Willie soaked that all in. He was starting to comprehend Ursula’s plight.
“So you need someone who can size this guy up — get enough out of him to determine whether he’s on the up and up.”
“I don’t know what else to do.”
Willie stared at the elderly woman propped in the chair, then at the young soccer players galloping up and down the field, and back at Ursula — three generations of Cubans. He gave Ursula his day rate, advised her that he needed a two-day minimum upfront, and moments later she had made out a check. Willie tucked it away.
“Okay. I want you to contact Mr. Cruz and tell him a representative of the family wants to talk to him, to welcome him to the clan and firm up some details on the wedding. Whatever. Have him call me.”
One of the kids on the field finally scored a goal and a great cheer went up. The lady in the canvas chair clapped. Willie wondered if she would still be clapping when he finished his investigation.
He went home and warmed some leftover chicken and rice for lunch. Then he turned on his laptop, brought up Google, and looked for information on Cuban prisons. He found a list that went province by province and even included some photos of the facilities. About one hundred prisons were listed, including the San Sebastian unit in Santiago province. The photo showed a boxlike cement structure about three stories high, which might have been a very unattractive public-housing project, except all the windows were blocked with bars and it was surrounded by a tall wall with barbed wire on top and guard towers rising high at each comer.
Willie left that site and found others that named political prisoners. The long lists he scanned named people imprisoned over the years, but the compilers warned that the logs were not complete. They wrote that some persons who were in fact political prisoners had been convicted of trumped-up common crimes, or were simply never listed as prisoners of any kind by the government. Willie scanned the lists nevertheless, but did not find the name Norman Cruz.
Many of the sites were run by human-rights groups and included reports of troubles at the facilities — mistreatment of prisoners, hunger strikes, prison riots, et cetera. A couple involved the San Sebastian facility. He scribbled down notes, closed the sites, and moved on to other business.

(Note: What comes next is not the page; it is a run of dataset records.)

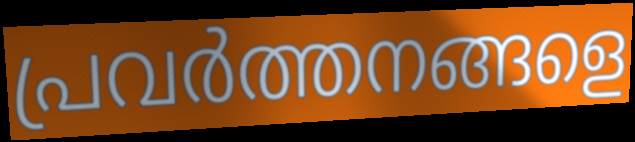
പ്രവർത്തനങ്ങളെ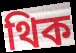
থিকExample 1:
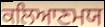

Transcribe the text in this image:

ਕਲਿਆਣਮਯ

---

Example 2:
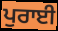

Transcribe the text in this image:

ਪੁਰਾਈ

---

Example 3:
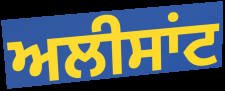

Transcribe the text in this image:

ਅਲੀਸਾਂਟ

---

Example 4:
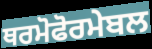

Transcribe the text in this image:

ਥਰਮੋਫੋਰਮੇਬਲ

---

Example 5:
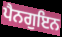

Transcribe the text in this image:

ਪੈਨਗੁਇਨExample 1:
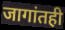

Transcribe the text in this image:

जागांतही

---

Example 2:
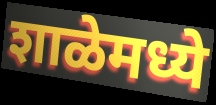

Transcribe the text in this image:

शाळेमध्ये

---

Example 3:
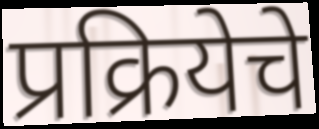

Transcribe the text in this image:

प्रक्रियेचे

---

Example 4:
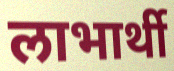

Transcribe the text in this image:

लाभार्थी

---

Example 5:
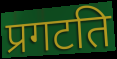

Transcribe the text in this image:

प्रगटति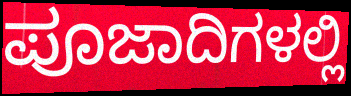
ಪೂಜಾದಿಗಳಲ್ಲಿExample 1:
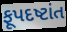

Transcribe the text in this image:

ફૂપદષ્ટાંત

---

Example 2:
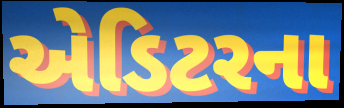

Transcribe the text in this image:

એડિટરના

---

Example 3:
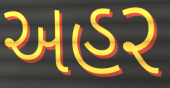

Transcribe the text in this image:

અહર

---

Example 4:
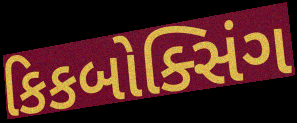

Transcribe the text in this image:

કિકબોક્સિંગ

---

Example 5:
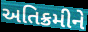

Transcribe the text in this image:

અતિક્રમીનેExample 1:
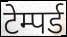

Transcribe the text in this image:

टेम्पर्ड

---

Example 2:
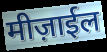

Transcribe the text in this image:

मीज़ाईल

In addition to his private-investigations firm, Willie served as chief of security for the Latin dance club Caliente, run by his brother Tommy. It was the most popular Latin club in the city, wall-to-wall people, especially on the weekend nights, rum and tequila flowing like rivers, and it required plenty of staff Willie spent the next hour making out schedules for the security details, posting that information, and confirming payroll figures for already completed shifts.
He was just finishing all that when his cell phone sounded. He answered and found a man with a deep but soft voice on the other end.
“Is this Mr. Cuesta?”
“Yes, it is.”
“This is Norman Cruz calling. Ursula Estevez asked me to contact you. I understand you want to meet me?”
He spoke slowly, cautiously.
“Yes, that’s right. I was hoping we could get together sometime today. Would that be possible for you?”
The other man took several moments to think that over.
“Yes,” he said finally. “Maybe we could meet for dinner. Normally I would eat with Lydia, that is Ursula’s mother, but today she has another matter to attend. Maybe we could meet at a restaurant near where I live. It’s called Café Santiago.”
“Yes, I know where that is. Right on Calle Ocho.”
Calle Ocho — Eighth Street — was the main drag in Little Havana.
“That’s right,” Cruz said. “Can you meet me there at five o’clock?”
Willie frowned. That was early for dinner and especially for Cubans, who liked to eat late. The other man seemed to read his mind.
“I know that’s very early, but that was when they fed us in prison and I have found it a habit hard to break.”
Willie didn’t argue. He described what he would be wearing — black silk shirt and cream pants — so that Cruz would recognize him. Then they signed off and Willie went back to his accounts.